Hiking on Little Stage Island
We’ve spent a couple of days sailing up the coast of Maine. After a morning hike on Little Stage Island we sailed into South Freeport and rented a slip for the night. The perspective from the water of coastal Maine in and around Portland is so different than what you see from the road. Lots of water. Lots of greenery. Lots of lobster buoys.
Also, as opposed to the Long Island sound and the Cape Cod area, almost all the boats are either sailboats or fishing boats. On the way into the harbor, we had our first seal sightings on the water. They are funny creatures, bobbing their heads out of the water to check out the scene and then dunking their heads back down and up again.

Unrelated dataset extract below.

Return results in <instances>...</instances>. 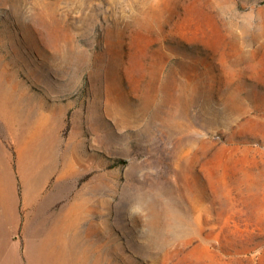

Instead of taking a taxi to Freeport for dinner, there is a popular lobster stand/restaurant near the public dock where we ended up eating. When it gets busy in the summer, people are known to order and eat their meal on the hoods of their car if all the picnic tables are full. We ate our first lobster rolls on this trip, along with a pint of fried clams, calamari (Christopher’s favorite), and dessert.
Towards Georges Islands
Our stopping point is about half way from Freeport to Belfast in the Gulf of Maine. We have gone through Casco Bay, are in Muscongus Bay, and on our way to Penobscot Bay. We are now anchored in Burnt Island. It is part of the Georges Islands chain, located about 4 miles offshore from Port Clyde. In the 1800’s, farming and fishing families lived on it. Today, the Hurricane Island Outward Bound outpost is there. When we arrived, there was a group of about 12 people on a small wooden, primitive, viking-like boat floating on a mooring ball off shore. Our best guess is that it is an Outward Bound group, testing their on-the-water survival skills for the night. I don’t think that a large, kitted-out sailboat anchored in viewing distance helps. 🙂
Christopher and I rowed the dinghy onto Little Burnt Island, which is just to the north of the main island. I had read that depending on the season, this island is full of raspberries. We were hopeful. There were a lot of raspberry bushes, but no raspberries yet; end of June is still a bit early. However, what we did find hiking around the small island were a bunch of abandoned lobster buoys and lobster cages that had washed ashore, and MUSSELS! We gathered about 3 dozen mussels, which will make a great lunch tomorrow.